Intrige Ein keineswegs lupenreiner Held

✮✮✮✮ „Intrige“ von Roman Polanski: Spannender historischer Thriller über die Dreyfus-Affäre.

 Ist Dreyfus wirklich schuldig? Dem Offizier Marie-Georges Picquart (Jean Dujardin) kommen Zweifel.

Ist Dreyfus wirklich schuldig? Dem Offizier Marie-Georges Picquart (Jean Dujardin) kommen Zweifel.

Foto: Weltkino Verleih

Roman Polanski war nie ein Regisseur für den ganz großen Schauwert um seiner selbst willen. Lieber sezierte er das psychologische Unterfutter von Filmfiguren, zu denen er wenig Sympathie, ja oft genug Ablehnung und sogar Verachtung zu empfinden schien. Nun aber, in seinem jüngsten Film, ist das auffallend anders.

Gleich die erste Einstellung wirkt seltsam entrückt, obwohl es um so viel geht. Ein Exerzierplatz, umsäumt von Hunderten Soldaten unter dunklem Himmel, bildet die Kulisse, die ein Offizier nebst Eskorte durchschreitet, um die Schmach der soldatischen Entehrung erdulden zu müssen. Alfred Dreyfus ist bis zu diesem Zeitpunkt ein ehrgeiziger Offizier mit glänzender Karriere. Allerdings ist Dreyfus auch Jude, was im Generalstab als Schandfleck gewertet wird.

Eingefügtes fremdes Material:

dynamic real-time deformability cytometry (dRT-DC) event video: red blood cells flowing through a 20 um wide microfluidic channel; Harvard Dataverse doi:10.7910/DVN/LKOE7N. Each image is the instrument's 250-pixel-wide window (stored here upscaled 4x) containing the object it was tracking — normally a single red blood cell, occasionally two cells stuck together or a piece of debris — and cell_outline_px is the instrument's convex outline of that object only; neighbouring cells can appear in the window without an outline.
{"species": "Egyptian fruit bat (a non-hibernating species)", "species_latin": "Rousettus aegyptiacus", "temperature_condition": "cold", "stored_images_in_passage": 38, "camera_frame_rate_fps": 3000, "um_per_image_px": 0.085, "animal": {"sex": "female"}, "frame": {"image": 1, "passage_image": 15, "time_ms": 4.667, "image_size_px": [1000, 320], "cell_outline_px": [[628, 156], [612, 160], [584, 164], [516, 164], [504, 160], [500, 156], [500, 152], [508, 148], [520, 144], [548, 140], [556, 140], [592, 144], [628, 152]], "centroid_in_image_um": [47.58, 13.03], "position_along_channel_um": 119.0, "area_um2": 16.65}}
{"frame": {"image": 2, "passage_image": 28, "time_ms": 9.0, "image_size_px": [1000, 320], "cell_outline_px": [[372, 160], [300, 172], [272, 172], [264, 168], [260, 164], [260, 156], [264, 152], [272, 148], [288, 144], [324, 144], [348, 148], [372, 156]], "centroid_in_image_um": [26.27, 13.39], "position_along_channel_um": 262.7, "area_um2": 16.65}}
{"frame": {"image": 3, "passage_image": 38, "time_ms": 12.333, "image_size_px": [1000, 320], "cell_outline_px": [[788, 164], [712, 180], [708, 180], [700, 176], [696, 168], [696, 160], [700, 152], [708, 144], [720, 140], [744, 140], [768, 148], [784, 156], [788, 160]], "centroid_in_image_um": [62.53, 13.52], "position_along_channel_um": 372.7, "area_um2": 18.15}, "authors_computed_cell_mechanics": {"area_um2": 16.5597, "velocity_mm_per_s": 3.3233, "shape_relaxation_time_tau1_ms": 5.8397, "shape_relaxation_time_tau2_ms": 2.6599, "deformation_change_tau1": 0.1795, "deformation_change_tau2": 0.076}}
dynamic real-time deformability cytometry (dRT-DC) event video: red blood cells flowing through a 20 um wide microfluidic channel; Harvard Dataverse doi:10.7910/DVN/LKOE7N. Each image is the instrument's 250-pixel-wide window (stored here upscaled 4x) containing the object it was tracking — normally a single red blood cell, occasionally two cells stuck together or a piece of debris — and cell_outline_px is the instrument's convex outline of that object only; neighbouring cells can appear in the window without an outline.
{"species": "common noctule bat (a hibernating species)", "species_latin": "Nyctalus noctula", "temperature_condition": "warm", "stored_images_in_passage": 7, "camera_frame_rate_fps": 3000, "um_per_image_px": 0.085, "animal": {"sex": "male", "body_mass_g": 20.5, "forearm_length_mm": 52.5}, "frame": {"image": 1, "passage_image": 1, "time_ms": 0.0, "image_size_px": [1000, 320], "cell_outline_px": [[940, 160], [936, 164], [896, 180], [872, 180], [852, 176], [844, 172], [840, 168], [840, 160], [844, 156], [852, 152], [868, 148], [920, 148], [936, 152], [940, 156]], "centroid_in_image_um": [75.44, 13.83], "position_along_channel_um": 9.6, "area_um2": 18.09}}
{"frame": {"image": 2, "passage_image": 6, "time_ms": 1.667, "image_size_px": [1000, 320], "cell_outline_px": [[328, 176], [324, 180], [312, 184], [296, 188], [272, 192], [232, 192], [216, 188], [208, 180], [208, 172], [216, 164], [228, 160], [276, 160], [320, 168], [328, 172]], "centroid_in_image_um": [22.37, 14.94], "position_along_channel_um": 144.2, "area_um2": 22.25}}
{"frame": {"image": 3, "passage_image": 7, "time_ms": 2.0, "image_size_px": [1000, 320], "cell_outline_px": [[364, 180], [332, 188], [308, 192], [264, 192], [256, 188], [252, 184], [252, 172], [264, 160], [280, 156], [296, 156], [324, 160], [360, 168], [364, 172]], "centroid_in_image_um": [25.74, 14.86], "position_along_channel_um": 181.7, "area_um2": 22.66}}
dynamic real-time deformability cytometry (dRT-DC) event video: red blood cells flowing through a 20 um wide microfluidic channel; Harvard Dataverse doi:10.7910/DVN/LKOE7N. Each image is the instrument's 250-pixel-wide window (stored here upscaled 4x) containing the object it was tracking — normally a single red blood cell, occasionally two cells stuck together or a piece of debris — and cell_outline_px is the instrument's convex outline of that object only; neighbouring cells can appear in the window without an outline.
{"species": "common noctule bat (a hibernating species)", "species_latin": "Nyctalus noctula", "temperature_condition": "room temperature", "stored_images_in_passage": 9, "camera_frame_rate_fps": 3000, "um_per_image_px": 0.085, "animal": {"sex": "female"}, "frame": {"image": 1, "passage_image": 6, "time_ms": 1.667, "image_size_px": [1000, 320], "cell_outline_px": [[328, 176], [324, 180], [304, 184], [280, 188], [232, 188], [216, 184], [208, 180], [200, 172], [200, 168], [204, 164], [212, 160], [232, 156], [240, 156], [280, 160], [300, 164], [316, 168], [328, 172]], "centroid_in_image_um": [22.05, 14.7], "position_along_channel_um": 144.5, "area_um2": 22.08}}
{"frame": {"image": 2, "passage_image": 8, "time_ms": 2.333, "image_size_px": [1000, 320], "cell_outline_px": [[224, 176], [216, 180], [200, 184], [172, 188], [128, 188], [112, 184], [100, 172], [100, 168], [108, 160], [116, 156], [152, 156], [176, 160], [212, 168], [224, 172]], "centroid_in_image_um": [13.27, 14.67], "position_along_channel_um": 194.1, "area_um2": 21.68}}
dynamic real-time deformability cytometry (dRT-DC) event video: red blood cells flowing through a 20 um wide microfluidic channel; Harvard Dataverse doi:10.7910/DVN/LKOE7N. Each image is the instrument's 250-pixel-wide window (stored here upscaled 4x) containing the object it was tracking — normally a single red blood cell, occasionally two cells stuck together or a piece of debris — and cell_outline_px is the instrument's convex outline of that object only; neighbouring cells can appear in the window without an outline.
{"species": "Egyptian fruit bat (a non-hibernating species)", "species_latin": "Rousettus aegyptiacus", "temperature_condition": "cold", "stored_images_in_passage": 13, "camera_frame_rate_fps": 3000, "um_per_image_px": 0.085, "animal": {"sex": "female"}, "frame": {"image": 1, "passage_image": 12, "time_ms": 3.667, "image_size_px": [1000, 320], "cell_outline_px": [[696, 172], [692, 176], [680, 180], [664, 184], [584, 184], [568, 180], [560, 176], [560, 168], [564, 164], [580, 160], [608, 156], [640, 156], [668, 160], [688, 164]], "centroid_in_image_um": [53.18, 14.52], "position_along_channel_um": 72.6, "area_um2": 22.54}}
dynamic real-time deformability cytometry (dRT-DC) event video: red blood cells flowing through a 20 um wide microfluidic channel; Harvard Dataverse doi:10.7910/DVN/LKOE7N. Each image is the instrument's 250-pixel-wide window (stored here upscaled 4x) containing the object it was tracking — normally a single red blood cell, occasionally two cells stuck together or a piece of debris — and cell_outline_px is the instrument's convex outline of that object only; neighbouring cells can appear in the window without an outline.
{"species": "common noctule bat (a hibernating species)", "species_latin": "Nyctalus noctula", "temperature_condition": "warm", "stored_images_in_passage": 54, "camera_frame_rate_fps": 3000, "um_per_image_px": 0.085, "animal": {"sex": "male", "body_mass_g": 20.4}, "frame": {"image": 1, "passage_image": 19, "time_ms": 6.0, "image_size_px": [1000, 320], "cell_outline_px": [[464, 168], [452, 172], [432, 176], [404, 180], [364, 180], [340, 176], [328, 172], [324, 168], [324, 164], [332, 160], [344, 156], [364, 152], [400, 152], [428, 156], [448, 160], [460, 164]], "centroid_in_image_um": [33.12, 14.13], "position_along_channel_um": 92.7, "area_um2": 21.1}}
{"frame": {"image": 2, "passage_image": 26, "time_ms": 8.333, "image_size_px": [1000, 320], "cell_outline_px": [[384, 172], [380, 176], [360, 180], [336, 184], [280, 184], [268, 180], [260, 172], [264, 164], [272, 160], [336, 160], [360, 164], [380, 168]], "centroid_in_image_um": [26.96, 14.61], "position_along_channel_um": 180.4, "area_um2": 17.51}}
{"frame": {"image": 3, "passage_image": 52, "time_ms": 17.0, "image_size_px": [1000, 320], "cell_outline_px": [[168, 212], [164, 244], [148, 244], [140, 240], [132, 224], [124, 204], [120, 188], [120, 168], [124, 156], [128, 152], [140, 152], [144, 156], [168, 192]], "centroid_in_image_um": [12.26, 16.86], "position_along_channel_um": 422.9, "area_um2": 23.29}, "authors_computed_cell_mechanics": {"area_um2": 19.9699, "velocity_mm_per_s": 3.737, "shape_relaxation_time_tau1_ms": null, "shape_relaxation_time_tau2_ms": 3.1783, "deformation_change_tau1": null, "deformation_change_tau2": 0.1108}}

Der Mann muss weg. In einem Sensationsprozess wird Dreyfus wegen Hochverrats zu lebenslänglicher Haft auf der Teufelsinsel verurteilt.

Einige Zeit später wird Jacques Picquart nach Paris beordert. Der angesehene Colonel ist glänzend beleumundet und bekommt die Leitung des Geheimdienstes zugesprochen. Picquart findet eine desolate Dienststelle vor, deren Zweck nicht Aufklärung, sondern das Gegenteil zu sein scheint. Bei seinen Aufräumarbeiten stößt er auf Dokumente, die auf ein ungeheuerliches Komplott weisen. Picquart erkennt die perfide Natur einer Gegnerschaft, die für Standes- und Rassendünkel die Integrität des Staates zu missbrauchen bereit ist.

Vor über zehn Jahren bereits zeigte Roman Polanski sich an einer filmischen Aufbereitung der Dreyfus-Affäre interessiert und trat dafür in Kontakt mit dem von ihm hoch geschätzten Autor Robert Harris. Polanski adaptierte Harris‘ Roman „Der Ghostwriter“, Harris verfasste in der Folge seine Romanversion der Dreyfus-Affäre, aus der Polanski nun einen Film von bestechender Klarheit und Präzision destillierte. Räume mit staubigen Aktenbergen und verqualmter Holztäfelungen erwirken ein muffiges Klima, in dem hinter jeder Tür ein unerwünschter Lauscher Geheimnisse verraten und Ermittlungen zunichtemachen kann.

Jean Dujardin spielt einen keineswegs lupenreinen Helden; Picquart unterhält eine Affäre mit einer verheirateten Frau, wofür sich Polanski einmal mehr der üppigen Reize seiner Frau Emmanuelle Seigner bedient. Die moralische Verfehlung aber wiegt in der Deutung von Polanski/Harris nichts angesichts einer untadeligen Dienstpflicht gegenüber höheren Interessen. Der Film dazu ist ein dicht gewirkter historischer Thriller, der so spannend ist, dass es keine Rolle spielt, dass im Geschichtsbuch steht, wie es ausgehen wird.

Fra/Ita 2019, 132 Min., Camera Zwo (Sb); Regie: Roman Polanski; Buch: Polanski, Robert Harris; Kamera: Pawel Edelman; Musik: Alexandre Desplat; Besetzung: Jean Dujardin, Louis Garrel, Emmanuelle Seigner, Grégory Gadebois.